¿Qué me pongo…?

“NO SÉ qué ponerme.” ¿Le resulta familiar esta manera de pedir orientación? Por supuesto, las casas de modas siempre están dispuestas a ayudar, o a confundir aún más, con sus últimas creaciones.

Para dificultar todavía más las decisiones, en estos tiempos a veces se anima a la gente a no optar por ropa de vestir, sino más bien por un estilo un tanto informal. En cuanto a esta tendencia de los años noventa a ir en contra de lo establecido, un artículo editorial sobre la moda dice: “Puede ser tranquilizador saber que vestir prendas algo deterioradas, viejas, gastadas y totalmente descoloridas no solo se considera aceptable, sino deseable”.

Es evidente que en los últimos años la arrolladora publicidad, los famosos de la televisión, los compañeros, la autopromoción y también la intensa búsqueda de identidad han influido mucho en cómo viste la gente, especialmente los jóvenes. Hay algunos que van al extremo de robar para conseguir lo que está de moda.

Muchos estilos populares de los años noventa proceden de culturas marginales de antaño, como por ejemplo, el movimiento hippy en la sociedad occidental de los años sesenta.

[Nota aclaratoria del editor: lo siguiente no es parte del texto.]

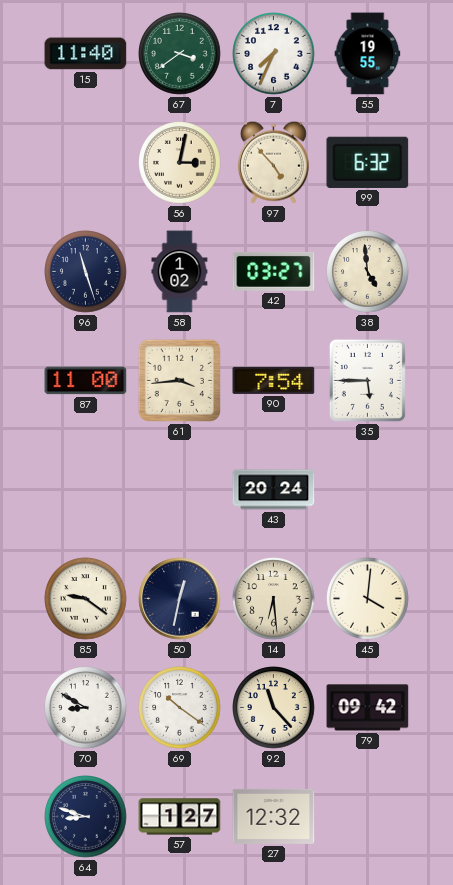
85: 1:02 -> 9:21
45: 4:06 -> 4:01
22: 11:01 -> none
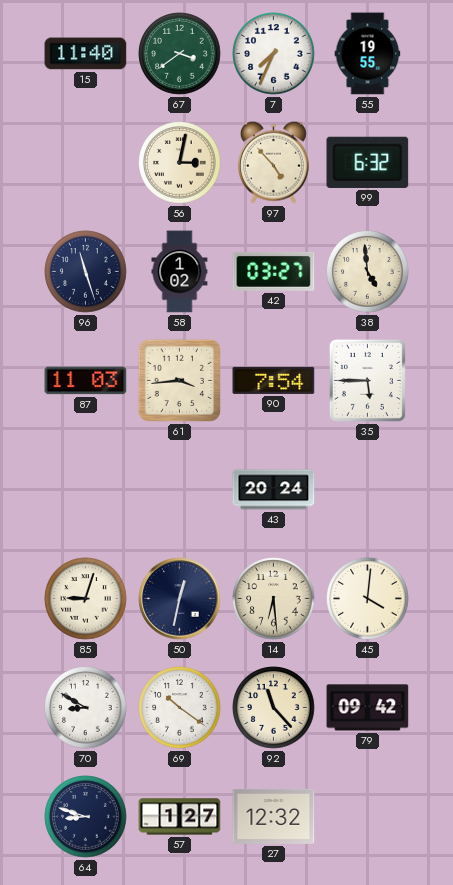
87: 11:00 -> 11:03
85: 9:21 -> 9:03
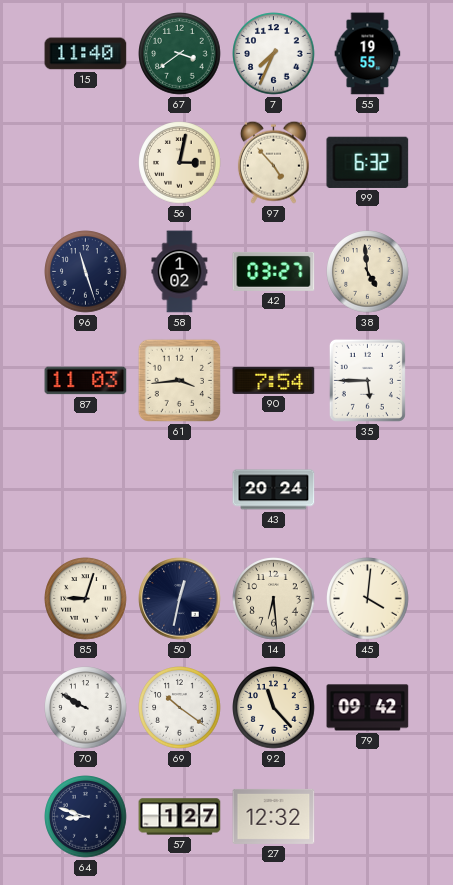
70: 8:50 -> 9:50
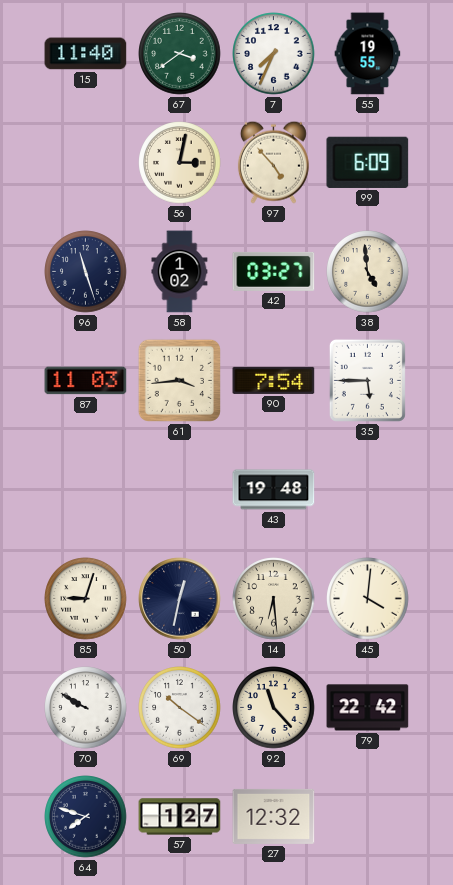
99: 6:32 -> 6:09
43: 20:24 -> 19:48
79: 09:42 -> 22:42
64: 8:48 -> 7:48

La barba, el cabello largo y despeinado, junto con la ropa desaliñada, eran una señal de rechazo a los valores tradicionales. Pero el atavío de la rebelión también despertó un nuevo tipo de conformidad, una nueva presión de los semejantes.

La vestimenta ha llegado a ser una señal de identidad más amplia y expresiva. Las prendas de vestir, sobre todo las camisetas, se han convertido en soportes publicitarios que anuncian en silencio deportes y deportistas, mensajes de humor, desencanto, agresividad, moralidad —o falta de ella— y productos comerciales. Hay algunas que escandalizan. Un titular reciente de la revista Newsweek rezaba así: “La moda juvenil transmite un mensaje de brutalidad”. El artículo cita lo que comenta sobre su camiseta un joven de 21 años: “La llevo porque comunica mi estado de ánimo. No acepto órdenes de nadie y no quiero que me molesten”.

El mensaje que se ostenta en el pecho y la espalda varía de una persona a otra. Pero evidencia una actitud de conformidad, sea a la identidad de cierto grupo o al espíritu de rebelión, egocentrismo, libertinaje o violencia que hoy impera. Un diseñador que agujerea a balazos las prendas de acuerdo con las especificaciones de sus clientes dice: “Pueden optar entre orificios de pistola, de rifle o de ametralladora. Es solo un vehículo de expresión”.